▶ [Problem details] Return each line of the rows below that contains the string "bladder". Case counts.

▼

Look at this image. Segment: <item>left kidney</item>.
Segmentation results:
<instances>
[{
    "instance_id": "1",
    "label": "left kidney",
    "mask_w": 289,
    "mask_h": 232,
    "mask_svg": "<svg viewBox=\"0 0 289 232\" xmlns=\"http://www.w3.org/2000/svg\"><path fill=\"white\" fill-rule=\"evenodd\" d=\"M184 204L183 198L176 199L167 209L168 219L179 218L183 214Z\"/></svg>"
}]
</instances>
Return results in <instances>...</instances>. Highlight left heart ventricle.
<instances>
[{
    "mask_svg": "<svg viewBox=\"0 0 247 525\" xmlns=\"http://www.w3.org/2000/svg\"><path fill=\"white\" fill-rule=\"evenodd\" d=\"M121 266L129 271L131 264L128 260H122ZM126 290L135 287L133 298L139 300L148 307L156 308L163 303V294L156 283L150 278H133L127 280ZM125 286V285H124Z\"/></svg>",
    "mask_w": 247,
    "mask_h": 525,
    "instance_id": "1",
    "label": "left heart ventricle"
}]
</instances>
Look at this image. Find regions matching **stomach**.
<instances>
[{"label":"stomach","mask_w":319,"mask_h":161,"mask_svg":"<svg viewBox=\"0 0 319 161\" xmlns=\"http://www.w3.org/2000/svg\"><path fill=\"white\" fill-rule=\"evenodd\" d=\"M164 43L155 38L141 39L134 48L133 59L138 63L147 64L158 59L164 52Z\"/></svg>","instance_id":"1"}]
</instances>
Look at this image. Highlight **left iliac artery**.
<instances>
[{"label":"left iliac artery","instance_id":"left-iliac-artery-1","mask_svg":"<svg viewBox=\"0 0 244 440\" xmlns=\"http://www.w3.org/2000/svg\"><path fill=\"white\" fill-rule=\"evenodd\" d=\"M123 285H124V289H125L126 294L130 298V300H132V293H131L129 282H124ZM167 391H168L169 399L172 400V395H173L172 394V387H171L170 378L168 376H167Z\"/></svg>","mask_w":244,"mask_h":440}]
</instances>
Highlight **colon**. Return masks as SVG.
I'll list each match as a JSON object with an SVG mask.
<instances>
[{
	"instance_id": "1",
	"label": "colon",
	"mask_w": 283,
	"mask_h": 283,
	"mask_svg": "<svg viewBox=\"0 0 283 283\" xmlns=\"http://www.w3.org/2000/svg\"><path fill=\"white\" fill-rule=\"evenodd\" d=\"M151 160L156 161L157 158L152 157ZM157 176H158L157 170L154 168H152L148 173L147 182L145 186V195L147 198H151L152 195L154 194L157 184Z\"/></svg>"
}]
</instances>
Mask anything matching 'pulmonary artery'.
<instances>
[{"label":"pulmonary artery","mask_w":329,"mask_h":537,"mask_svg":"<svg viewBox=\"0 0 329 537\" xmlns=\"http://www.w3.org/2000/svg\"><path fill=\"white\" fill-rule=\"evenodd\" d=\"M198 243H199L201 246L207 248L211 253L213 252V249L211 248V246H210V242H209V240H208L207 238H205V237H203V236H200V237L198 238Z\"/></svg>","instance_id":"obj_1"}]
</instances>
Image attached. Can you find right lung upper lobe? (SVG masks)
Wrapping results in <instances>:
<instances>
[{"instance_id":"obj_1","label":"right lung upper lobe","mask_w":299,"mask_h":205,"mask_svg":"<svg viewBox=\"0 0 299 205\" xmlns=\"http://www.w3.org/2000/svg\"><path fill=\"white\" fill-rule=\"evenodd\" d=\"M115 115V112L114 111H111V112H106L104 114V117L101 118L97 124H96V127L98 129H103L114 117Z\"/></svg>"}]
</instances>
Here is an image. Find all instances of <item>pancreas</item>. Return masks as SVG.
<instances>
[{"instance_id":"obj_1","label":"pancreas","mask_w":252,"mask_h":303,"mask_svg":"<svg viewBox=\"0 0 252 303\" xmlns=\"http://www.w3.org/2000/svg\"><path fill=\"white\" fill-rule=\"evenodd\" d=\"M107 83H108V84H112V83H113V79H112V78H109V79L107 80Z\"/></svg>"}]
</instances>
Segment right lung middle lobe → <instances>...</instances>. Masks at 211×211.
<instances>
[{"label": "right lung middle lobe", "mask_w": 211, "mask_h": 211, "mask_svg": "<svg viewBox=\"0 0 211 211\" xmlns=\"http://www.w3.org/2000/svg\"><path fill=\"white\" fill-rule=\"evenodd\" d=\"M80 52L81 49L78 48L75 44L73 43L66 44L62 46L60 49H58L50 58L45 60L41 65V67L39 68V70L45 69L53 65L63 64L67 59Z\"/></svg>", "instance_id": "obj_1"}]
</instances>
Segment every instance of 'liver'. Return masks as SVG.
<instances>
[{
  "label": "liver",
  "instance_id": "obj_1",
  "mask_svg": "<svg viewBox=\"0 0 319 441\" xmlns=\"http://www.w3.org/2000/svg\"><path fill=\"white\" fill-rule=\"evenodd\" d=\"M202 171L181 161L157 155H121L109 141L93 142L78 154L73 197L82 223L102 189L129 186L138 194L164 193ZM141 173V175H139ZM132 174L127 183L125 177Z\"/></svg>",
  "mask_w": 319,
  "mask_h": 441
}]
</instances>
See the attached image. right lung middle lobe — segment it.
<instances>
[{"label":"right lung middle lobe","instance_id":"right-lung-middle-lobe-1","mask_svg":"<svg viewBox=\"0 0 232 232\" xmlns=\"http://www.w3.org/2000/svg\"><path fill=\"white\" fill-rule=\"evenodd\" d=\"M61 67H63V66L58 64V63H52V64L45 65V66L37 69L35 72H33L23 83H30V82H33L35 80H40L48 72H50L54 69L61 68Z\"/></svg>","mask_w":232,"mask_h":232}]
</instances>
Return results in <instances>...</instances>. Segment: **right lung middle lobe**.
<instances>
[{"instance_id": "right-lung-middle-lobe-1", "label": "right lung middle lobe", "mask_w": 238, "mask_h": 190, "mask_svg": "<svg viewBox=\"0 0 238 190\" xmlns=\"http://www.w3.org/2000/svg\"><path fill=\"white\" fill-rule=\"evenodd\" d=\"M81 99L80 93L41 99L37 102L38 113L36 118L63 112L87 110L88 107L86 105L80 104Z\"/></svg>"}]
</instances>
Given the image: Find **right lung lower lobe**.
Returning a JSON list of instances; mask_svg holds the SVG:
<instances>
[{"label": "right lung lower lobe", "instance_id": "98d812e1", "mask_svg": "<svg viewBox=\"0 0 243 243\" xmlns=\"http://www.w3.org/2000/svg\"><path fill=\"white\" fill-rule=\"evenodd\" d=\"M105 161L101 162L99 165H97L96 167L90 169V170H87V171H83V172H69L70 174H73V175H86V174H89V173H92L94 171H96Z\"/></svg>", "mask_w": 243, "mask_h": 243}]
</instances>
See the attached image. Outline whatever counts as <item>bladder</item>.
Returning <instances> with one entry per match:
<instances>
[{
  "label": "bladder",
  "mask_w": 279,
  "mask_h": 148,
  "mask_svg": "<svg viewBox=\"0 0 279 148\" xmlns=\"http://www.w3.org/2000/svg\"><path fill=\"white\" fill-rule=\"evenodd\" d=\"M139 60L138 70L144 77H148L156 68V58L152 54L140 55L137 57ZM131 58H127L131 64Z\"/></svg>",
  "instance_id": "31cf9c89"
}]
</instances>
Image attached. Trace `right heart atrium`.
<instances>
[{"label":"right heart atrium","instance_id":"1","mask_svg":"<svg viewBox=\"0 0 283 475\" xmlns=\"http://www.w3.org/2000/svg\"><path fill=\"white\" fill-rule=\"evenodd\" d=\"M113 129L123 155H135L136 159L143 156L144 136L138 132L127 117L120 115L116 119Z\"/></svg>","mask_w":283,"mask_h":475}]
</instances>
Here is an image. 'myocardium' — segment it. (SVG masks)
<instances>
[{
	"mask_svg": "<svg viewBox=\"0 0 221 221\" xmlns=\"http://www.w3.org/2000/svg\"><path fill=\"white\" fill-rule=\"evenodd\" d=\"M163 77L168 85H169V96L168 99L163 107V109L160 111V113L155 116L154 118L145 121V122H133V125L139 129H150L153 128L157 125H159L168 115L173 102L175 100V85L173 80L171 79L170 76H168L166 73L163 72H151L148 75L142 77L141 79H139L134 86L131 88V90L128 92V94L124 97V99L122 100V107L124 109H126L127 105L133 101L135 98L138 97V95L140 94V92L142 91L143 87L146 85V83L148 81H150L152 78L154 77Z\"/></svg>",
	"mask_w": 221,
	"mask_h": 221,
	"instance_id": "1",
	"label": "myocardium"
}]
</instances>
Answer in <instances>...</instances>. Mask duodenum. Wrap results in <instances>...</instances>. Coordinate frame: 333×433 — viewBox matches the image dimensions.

▲

▶ [Result of the exercise]
See the attached image. Outline whatever counts as <item>bladder</item>.
  "label": "bladder",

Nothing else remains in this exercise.